>>>
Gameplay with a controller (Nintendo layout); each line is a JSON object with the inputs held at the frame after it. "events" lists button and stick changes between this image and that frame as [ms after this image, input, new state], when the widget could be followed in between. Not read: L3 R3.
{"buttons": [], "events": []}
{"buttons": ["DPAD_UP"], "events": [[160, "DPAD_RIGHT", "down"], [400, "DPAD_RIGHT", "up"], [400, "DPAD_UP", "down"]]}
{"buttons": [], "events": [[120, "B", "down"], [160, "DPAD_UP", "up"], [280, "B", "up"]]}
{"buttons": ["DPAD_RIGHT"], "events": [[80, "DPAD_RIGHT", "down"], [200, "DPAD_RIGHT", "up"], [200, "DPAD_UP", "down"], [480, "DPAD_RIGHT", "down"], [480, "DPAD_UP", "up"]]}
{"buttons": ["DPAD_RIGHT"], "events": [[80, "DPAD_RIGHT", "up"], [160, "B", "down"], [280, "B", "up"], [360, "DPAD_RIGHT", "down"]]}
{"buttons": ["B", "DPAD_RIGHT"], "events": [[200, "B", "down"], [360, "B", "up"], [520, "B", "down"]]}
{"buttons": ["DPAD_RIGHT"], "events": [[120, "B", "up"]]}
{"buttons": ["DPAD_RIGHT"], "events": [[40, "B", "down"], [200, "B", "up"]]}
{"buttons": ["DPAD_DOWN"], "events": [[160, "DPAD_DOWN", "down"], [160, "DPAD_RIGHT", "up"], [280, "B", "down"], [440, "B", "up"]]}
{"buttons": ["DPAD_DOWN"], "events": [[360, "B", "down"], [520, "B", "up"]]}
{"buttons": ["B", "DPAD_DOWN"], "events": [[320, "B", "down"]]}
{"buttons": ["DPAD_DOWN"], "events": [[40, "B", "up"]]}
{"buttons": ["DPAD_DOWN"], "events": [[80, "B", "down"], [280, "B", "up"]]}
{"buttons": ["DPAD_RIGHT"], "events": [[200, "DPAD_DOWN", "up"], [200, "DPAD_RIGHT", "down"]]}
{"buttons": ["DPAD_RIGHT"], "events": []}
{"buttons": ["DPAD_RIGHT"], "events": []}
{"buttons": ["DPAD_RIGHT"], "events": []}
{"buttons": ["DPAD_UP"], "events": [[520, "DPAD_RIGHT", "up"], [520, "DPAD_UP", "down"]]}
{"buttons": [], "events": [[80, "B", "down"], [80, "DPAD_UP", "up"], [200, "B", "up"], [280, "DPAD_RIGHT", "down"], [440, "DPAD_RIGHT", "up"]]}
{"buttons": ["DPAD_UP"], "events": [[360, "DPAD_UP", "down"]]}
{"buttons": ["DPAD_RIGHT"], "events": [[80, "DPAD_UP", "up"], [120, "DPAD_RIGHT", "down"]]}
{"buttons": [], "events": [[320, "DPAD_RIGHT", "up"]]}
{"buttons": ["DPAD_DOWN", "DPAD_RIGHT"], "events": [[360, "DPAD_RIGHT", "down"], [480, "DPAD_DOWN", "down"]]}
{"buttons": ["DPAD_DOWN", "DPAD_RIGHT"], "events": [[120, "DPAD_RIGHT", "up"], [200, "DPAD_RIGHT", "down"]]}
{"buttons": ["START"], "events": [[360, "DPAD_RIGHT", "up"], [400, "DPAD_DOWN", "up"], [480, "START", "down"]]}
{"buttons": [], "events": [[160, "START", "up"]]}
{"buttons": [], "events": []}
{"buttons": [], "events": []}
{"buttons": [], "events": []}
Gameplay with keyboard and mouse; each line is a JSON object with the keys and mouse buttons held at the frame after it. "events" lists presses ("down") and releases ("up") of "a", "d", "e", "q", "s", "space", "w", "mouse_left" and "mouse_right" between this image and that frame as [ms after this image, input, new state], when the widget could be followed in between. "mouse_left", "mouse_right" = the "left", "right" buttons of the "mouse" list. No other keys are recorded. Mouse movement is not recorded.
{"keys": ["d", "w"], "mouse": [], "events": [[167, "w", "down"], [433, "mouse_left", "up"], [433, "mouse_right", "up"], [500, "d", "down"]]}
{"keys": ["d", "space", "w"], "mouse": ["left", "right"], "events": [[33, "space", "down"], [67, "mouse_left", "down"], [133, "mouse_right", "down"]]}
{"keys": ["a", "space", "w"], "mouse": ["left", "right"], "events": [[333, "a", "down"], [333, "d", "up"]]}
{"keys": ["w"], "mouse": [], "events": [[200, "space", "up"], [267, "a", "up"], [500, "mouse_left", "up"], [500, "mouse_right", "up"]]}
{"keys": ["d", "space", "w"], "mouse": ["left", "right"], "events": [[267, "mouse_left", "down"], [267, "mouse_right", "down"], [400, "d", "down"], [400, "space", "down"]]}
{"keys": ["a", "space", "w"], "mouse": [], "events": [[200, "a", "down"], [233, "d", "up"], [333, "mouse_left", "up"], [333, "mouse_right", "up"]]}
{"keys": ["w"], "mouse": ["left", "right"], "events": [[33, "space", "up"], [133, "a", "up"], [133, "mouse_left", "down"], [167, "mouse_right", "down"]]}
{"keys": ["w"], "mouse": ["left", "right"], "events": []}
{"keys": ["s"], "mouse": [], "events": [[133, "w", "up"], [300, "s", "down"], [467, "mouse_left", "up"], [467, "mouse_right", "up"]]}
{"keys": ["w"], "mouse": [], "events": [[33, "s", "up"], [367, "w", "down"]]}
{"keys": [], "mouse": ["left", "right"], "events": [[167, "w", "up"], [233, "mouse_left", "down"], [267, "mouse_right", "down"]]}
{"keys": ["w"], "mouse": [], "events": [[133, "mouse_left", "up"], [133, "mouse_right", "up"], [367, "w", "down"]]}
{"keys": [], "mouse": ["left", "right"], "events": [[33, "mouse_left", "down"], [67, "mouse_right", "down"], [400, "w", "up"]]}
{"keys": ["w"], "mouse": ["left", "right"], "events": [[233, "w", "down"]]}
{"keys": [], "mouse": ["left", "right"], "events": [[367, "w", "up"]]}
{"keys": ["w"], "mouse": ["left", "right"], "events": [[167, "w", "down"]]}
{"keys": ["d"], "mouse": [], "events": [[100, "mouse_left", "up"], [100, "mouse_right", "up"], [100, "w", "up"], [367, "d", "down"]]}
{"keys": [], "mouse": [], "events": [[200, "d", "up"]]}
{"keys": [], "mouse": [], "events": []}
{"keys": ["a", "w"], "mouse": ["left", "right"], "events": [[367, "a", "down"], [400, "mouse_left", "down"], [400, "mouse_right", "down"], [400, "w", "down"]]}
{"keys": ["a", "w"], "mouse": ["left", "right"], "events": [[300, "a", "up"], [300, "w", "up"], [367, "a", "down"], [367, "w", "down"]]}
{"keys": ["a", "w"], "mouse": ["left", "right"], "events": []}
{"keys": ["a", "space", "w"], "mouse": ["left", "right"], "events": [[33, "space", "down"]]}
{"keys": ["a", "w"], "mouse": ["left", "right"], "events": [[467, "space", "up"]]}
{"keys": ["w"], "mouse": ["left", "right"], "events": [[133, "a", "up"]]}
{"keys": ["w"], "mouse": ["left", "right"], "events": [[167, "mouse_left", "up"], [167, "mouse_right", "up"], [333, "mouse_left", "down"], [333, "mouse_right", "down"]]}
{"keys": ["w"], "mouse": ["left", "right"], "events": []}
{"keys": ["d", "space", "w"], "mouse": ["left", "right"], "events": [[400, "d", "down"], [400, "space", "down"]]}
<<<
__Aim of the exercise__:
The material shown above is to be retyped in full, without alteration.

__Solution__:
Gameplay with a controller (Nintendo layout); each line is a JSON object with the inputs held at the frame after it. "events" lists button and stick changes between this image and that frame as [ms after this image, input, new state], when the widget could be followed in between. Not read: L3 R3.
{"buttons": [], "events": []}
{"buttons": ["DPAD_UP"], "events": [[160, "DPAD_RIGHT", "down"], [400, "DPAD_RIGHT", "up"], [400, "DPAD_UP", "down"]]}
{"buttons": [], "events": [[120, "B", "down"], [160, "DPAD_UP", "up"], [280, "B", "up"]]}
{"buttons": ["DPAD_RIGHT"], "events": [[80, "DPAD_RIGHT", "down"], [200, "DPAD_RIGHT", "up"], [200, "DPAD_UP", "down"], [480, "DPAD_RIGHT", "down"], [480, "DPAD_UP", "up"]]}
{"buttons": ["DPAD_RIGHT"], "events": [[80, "DPAD_RIGHT", "up"], [160, "B", "down"], [280, "B", "up"], [360, "DPAD_RIGHT", "down"]]}
{"buttons": ["B", "DPAD_RIGHT"], "events": [[200, "B", "down"], [360, "B", "up"], [520, "B", "down"]]}
{"buttons": ["DPAD_RIGHT"], "events": [[120, "B", "up"]]}
{"buttons": ["DPAD_RIGHT"], "events": [[40, "B", "down"], [200, "B", "up"]]}
{"buttons": ["DPAD_DOWN"], "events": [[160, "DPAD_DOWN", "down"], [160, "DPAD_RIGHT", "up"], [280, "B", "down"], [440, "B", "up"]]}
{"buttons": ["DPAD_DOWN"], "events": [[360, "B", "down"], [520, "B", "up"]]}
{"buttons": ["B", "DPAD_DOWN"], "events": [[320, "B", "down"]]}
{"buttons": ["DPAD_DOWN"], "events": [[40, "B", "up"]]}
{"buttons": ["DPAD_DOWN"], "events": [[80, "B", "down"], [280, "B", "up"]]}
{"buttons": ["DPAD_RIGHT"], "events": [[200, "DPAD_DOWN", "up"], [200, "DPAD_RIGHT", "down"]]}
{"buttons": ["DPAD_RIGHT"], "events": []}
{"buttons": ["DPAD_RIGHT"], "events": []}
{"buttons": ["DPAD_RIGHT"], "events": []}
{"buttons": ["DPAD_UP"], "events": [[520, "DPAD_RIGHT", "up"], [520, "DPAD_UP", "down"]]}
{"buttons": [], "events": [[80, "B", "down"], [80, "DPAD_UP", "up"], [200, "B", "up"], [280, "DPAD_RIGHT", "down"], [440, "DPAD_RIGHT", "up"]]}
{"buttons": ["DPAD_UP"], "events": [[360, "DPAD_UP", "down"]]}
{"buttons": ["DPAD_RIGHT"], "events": [[80, "DPAD_UP", "up"], [120, "DPAD_RIGHT", "down"]]}
{"buttons": [], "events": [[320, "DPAD_RIGHT", "up"]]}
{"buttons": ["DPAD_DOWN", "DPAD_RIGHT"], "events": [[360, "DPAD_RIGHT", "down"], [480, "DPAD_DOWN", "down"]]}
{"buttons": ["DPAD_DOWN", "DPAD_RIGHT"], "events": [[120, "DPAD_RIGHT", "up"], [200, "DPAD_RIGHT", "down"]]}
{"buttons": ["START"], "events": [[360, "DPAD_RIGHT", "up"], [400, "DPAD_DOWN", "up"], [480, "START", "down"]]}
{"buttons": [], "events": [[160, "START", "up"]]}
{"buttons": [], "events": []}
{"buttons": [], "events": []}
{"buttons": [], "events": []}
Gameplay with keyboard and mouse; each line is a JSON object with the keys and mouse buttons held at the frame after it. "events" lists presses ("down") and releases ("up") of "a", "d", "e", "q", "s", "space", "w", "mouse_left" and "mouse_right" between this image and that frame as [ms after this image, input, new state], when the widget could be followed in between. "mouse_left", "mouse_right" = the "left", "right" buttons of the "mouse" list. No other keys are recorded. Mouse movement is not recorded.
{"keys": ["d", "w"], "mouse": [], "events": [[167, "w", "down"], [433, "mouse_left", "up"], [433, "mouse_right", "up"], [500, "d", "down"]]}
{"keys": ["d", "space", "w"], "mouse": ["left", "right"], "events": [[33, "space", "down"], [67, "mouse_left", "down"], [133, "mouse_right", "down"]]}
{"keys": ["a", "space", "w"], "mouse": ["left", "right"], "events": [[333, "a", "down"], [333, "d", "up"]]}
{"keys": ["w"], "mouse": [], "events": [[200, "space", "up"], [267, "a", "up"], [500, "mouse_left", "up"], [500, "mouse_right", "up"]]}
{"keys": ["d", "space", "w"], "mouse": ["left", "right"], "events": [[267, "mouse_left", "down"], [267, "mouse_right", "down"], [400, "d", "down"], [400, "space", "down"]]}
{"keys": ["a", "space", "w"], "mouse": [], "events": [[200, "a", "down"], [233, "d", "up"], [333, "mouse_left", "up"], [333, "mouse_right", "up"]]}
{"keys": ["w"], "mouse": ["left", "right"], "events": [[33, "space", "up"], [133, "a", "up"], [133, "mouse_left", "down"], [167, "mouse_right", "down"]]}
{"keys": ["w"], "mouse": ["left", "right"], "events": []}
{"keys": ["s"], "mouse": [], "events": [[133, "w", "up"], [300, "s", "down"], [467, "mouse_left", "up"], [467, "mouse_right", "up"]]}
{"keys": ["w"], "mouse": [], "events": [[33, "s", "up"], [367, "w", "down"]]}
{"keys": [], "mouse": ["left", "right"], "events": [[167, "w", "up"], [233, "mouse_left", "down"], [267, "mouse_right", "down"]]}
{"keys": ["w"], "mouse": [], "events": [[133, "mouse_left", "up"], [133, "mouse_right", "up"], [367, "w", "down"]]}
{"keys": [], "mouse": ["left", "right"], "events": [[33, "mouse_left", "down"], [67, "mouse_right", "down"], [400, "w", "up"]]}
{"keys": ["w"], "mouse": ["left", "right"], "events": [[233, "w", "down"]]}
{"keys": [], "mouse": ["left", "right"], "events": [[367, "w", "up"]]}
{"keys": ["w"], "mouse": ["left", "right"], "events": [[167, "w", "down"]]}
{"keys": ["d"], "mouse": [], "events": [[100, "mouse_left", "up"], [100, "mouse_right", "up"], [100, "w", "up"], [367, "d", "down"]]}
{"keys": [], "mouse": [], "events": [[200, "d", "up"]]}
{"keys": [], "mouse": [], "events": []}
{"keys": ["a", "w"], "mouse": ["left", "right"], "events": [[367, "a", "down"], [400, "mouse_left", "down"], [400, "mouse_right", "down"], [400, "w", "down"]]}
{"keys": ["a", "w"], "mouse": ["left", "right"], "events": [[300, "a", "up"], [300, "w", "up"], [367, "a", "down"], [367, "w", "down"]]}
{"keys": ["a", "w"], "mouse": ["left", "right"], "events": []}
{"keys": ["a", "space", "w"], "mouse": ["left", "right"], "events": [[33, "space", "down"]]}
{"keys": ["a", "w"], "mouse": ["left", "right"], "events": [[467, "space", "up"]]}
{"keys": ["w"], "mouse": ["left", "right"], "events": [[133, "a", "up"]]}
{"keys": ["w"], "mouse": ["left", "right"], "events": [[167, "mouse_left", "up"], [167, "mouse_right", "up"], [333, "mouse_left", "down"], [333, "mouse_right", "down"]]}
{"keys": ["w"], "mouse": ["left", "right"], "events": []}
{"keys": ["d", "space", "w"], "mouse": ["left", "right"], "events": [[400, "d", "down"], [400, "space", "down"]]}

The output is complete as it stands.